The crystal structures of both complexes were determined by standard molecular-replacement methods using the program AMoRe (Navaza, 2001). For both complexes, we used as a search model the structure of MtSK–MgADP–shikimate (PDB code 1we2; Pereira et al., 2004). Refinement of the structures was performed using REFMAC5 implemented in the CCP4 package (Murshudov et al., 1997; Collaborative Computational Project, Number 4, 1994). XtalView/Xfit (McRee, 1999) was used for visual inspection and addition of water molecules. The stereochemical correctness of the models was checked using PROCHECK (Laskowski et al., 1993). The final atomic models were superposed using LSQKAB from the CCP4 package (Collaborative Computational Project, Number 4, 1994). PARMODEL (Uchôa et al., 2004) was used in the final analysis of the model.

3. Results and discussion

MtSK crystallized in two different space groups depending on the complex. The crystals of the MtSK–ADP–shikimate ternary complex were trigonal, space group P3221, and diffracted to 1.93 Å resolution. The asymmetric unit contains one molecule and the final values of R and R free were 20.2 and 27.0%, respectively. In contrast, the crystals of the MtSK–ADP–Mg2+ ternary complex were orthorhombic, space group P212121, and diffracted to 2.8 Å resolution. The asymmetric unit contains four MtSK monomers that form a tetramer and the final values of R and R free were 18.3 and 28.0%, respectively. Table 1 details the data processing, refinement statistics and quality analysis of the two complexes.

WORK TO COMPLETE:
A – From the crystal-structure text, list each distinct work it cites, giving the author(s) and year of each one only once.
B – Answer these from the crystal-structure text, one line each:
(i) Which program was used for the molecular-replacement step?
(ii) What space group did the MtSK–ADP–Mg2+ crystals have?
(iii) How many molecules are in the asymmetric unit of the MtSK–ADP–shikimate crystals?

INFORMATION:

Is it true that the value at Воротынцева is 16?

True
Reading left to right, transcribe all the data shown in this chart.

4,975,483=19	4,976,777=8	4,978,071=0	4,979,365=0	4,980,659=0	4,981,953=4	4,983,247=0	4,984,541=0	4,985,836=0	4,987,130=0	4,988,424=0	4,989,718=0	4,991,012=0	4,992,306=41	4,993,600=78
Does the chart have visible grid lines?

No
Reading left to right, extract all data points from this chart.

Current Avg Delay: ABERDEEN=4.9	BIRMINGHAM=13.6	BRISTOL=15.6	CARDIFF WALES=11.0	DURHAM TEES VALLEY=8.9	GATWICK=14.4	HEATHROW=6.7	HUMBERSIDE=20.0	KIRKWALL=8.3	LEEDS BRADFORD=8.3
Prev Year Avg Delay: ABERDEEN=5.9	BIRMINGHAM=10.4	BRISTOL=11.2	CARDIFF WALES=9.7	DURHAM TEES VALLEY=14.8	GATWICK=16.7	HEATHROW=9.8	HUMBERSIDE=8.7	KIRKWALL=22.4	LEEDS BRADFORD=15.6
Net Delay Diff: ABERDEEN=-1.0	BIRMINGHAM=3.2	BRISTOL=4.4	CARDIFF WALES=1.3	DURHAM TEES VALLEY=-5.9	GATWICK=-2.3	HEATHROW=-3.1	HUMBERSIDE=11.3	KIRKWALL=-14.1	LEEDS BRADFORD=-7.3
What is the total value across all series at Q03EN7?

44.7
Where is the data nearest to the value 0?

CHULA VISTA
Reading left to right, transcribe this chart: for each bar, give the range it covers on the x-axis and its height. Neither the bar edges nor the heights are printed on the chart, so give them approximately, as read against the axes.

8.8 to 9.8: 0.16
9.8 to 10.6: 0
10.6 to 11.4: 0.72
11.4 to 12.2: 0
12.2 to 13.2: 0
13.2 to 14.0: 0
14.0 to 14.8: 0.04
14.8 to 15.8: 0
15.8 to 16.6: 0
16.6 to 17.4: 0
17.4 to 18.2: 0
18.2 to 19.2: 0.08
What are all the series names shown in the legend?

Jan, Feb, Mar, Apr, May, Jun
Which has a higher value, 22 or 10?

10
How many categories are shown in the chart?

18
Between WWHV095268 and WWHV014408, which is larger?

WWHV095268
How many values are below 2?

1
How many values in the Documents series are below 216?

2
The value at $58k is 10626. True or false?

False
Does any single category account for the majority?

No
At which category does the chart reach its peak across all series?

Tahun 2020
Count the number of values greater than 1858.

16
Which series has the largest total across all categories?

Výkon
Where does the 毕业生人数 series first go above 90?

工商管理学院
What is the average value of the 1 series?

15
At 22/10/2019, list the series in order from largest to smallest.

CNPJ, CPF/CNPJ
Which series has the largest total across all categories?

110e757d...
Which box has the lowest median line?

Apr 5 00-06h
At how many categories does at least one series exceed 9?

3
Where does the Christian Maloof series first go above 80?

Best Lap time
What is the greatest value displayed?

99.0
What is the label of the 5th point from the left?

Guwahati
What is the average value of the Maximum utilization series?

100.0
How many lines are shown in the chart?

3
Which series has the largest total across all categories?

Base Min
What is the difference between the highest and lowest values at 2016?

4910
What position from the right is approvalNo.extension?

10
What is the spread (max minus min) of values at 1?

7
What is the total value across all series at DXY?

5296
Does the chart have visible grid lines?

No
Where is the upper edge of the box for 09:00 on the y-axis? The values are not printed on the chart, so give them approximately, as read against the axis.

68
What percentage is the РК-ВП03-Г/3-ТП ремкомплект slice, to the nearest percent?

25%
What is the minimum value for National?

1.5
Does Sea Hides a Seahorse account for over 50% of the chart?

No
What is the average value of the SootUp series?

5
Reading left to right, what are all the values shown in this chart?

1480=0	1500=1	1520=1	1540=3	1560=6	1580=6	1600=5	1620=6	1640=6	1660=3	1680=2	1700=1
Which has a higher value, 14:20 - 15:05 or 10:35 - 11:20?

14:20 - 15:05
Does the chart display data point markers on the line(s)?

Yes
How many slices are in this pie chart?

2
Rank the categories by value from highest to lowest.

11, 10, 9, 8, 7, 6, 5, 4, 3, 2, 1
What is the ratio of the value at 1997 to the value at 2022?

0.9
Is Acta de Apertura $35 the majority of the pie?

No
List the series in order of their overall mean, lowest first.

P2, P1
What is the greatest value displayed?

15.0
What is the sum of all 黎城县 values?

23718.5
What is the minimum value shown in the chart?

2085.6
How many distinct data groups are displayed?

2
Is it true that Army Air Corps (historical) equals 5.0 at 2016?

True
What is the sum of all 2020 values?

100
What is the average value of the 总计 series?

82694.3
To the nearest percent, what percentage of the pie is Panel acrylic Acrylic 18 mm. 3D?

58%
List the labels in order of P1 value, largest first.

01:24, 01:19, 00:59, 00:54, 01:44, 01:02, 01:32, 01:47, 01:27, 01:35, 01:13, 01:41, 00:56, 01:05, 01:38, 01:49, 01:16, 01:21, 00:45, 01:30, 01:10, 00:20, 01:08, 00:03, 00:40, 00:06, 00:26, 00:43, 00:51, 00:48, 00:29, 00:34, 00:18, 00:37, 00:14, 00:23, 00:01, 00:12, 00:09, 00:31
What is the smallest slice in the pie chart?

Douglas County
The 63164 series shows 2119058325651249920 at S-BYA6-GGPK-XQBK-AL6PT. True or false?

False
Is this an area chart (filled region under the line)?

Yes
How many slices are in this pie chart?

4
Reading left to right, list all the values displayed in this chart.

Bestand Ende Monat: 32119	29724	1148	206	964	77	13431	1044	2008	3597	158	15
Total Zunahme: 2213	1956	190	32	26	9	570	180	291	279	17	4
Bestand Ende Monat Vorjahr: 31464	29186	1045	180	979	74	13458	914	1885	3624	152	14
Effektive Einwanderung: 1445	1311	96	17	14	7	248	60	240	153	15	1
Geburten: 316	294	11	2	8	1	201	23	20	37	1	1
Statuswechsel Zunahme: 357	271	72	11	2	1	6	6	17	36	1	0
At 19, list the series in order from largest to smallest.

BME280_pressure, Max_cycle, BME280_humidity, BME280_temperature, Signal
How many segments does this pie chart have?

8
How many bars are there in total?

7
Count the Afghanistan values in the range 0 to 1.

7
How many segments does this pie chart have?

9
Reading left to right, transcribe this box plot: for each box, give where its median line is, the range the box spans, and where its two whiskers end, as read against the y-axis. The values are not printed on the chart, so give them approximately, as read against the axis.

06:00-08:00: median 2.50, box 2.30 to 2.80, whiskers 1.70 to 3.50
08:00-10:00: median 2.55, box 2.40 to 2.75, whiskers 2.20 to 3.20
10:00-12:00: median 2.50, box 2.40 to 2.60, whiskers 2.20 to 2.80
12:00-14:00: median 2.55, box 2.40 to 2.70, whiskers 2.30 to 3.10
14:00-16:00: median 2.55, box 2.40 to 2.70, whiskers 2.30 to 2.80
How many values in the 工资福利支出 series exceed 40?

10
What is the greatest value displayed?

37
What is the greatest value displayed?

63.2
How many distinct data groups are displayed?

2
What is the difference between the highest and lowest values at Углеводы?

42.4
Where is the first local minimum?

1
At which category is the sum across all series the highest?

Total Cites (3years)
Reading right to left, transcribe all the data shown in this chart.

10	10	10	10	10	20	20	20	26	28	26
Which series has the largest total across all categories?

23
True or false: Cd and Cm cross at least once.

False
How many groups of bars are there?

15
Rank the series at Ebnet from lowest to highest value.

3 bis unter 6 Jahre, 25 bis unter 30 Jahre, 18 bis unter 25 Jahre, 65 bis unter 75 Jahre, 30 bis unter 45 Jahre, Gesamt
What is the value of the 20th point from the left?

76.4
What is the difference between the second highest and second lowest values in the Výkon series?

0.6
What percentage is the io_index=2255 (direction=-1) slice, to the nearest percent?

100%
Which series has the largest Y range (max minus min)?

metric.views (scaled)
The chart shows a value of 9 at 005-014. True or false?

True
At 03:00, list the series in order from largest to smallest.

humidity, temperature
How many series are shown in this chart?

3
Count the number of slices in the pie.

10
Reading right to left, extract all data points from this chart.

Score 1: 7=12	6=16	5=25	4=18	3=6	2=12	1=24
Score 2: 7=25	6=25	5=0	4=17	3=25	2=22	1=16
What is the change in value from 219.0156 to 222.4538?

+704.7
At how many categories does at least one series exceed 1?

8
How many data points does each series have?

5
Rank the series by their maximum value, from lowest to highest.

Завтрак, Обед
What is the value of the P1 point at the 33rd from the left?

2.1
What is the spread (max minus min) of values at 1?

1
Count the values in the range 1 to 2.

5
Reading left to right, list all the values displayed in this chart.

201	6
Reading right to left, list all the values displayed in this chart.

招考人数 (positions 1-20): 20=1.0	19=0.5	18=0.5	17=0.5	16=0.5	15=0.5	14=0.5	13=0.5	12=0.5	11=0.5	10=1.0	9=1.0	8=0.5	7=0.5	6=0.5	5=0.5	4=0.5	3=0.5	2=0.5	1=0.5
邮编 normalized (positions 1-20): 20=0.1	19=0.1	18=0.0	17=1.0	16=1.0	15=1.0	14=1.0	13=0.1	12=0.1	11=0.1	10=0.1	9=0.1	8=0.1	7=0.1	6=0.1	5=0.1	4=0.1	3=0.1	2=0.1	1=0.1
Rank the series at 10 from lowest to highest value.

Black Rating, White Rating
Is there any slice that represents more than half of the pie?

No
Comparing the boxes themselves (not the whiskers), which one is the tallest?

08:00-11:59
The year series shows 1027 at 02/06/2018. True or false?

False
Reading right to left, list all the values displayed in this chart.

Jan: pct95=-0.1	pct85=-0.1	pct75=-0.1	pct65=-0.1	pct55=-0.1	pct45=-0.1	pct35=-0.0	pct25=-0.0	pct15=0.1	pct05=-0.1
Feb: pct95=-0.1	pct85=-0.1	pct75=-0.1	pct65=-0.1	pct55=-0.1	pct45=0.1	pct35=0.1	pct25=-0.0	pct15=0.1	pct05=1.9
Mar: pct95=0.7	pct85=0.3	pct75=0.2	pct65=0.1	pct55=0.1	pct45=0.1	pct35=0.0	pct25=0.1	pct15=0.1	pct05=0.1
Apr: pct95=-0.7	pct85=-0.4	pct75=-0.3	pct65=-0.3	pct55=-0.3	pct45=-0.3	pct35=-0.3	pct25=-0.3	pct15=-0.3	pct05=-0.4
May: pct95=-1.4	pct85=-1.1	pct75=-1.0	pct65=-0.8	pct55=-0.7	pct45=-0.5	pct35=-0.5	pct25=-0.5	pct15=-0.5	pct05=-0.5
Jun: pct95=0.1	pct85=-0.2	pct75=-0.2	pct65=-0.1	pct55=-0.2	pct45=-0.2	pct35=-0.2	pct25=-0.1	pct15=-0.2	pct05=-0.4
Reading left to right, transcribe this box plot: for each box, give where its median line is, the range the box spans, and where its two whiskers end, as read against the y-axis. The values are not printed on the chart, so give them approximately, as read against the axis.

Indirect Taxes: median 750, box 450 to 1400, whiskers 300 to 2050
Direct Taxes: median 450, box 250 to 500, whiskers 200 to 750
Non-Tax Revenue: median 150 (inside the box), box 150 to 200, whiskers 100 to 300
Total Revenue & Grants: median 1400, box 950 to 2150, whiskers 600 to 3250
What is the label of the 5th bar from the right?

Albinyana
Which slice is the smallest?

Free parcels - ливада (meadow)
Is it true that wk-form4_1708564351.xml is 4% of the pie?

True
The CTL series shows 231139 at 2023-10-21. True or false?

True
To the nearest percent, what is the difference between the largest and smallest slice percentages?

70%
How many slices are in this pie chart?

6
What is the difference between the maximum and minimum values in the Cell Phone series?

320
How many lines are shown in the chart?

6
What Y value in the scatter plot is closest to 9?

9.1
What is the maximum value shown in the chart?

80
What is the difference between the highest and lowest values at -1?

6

RESPONSES BY TASK:
A –
Navaza, 2001
Pereira et al., 2004
Murshudov et al., 1997
Collaborative Computational Project, Number 4, 1994
McRee, 1999
Laskowski et al., 1993
Uchôa et al., 2004

B –
(i) AMoRe
(ii) P212121
(iii) One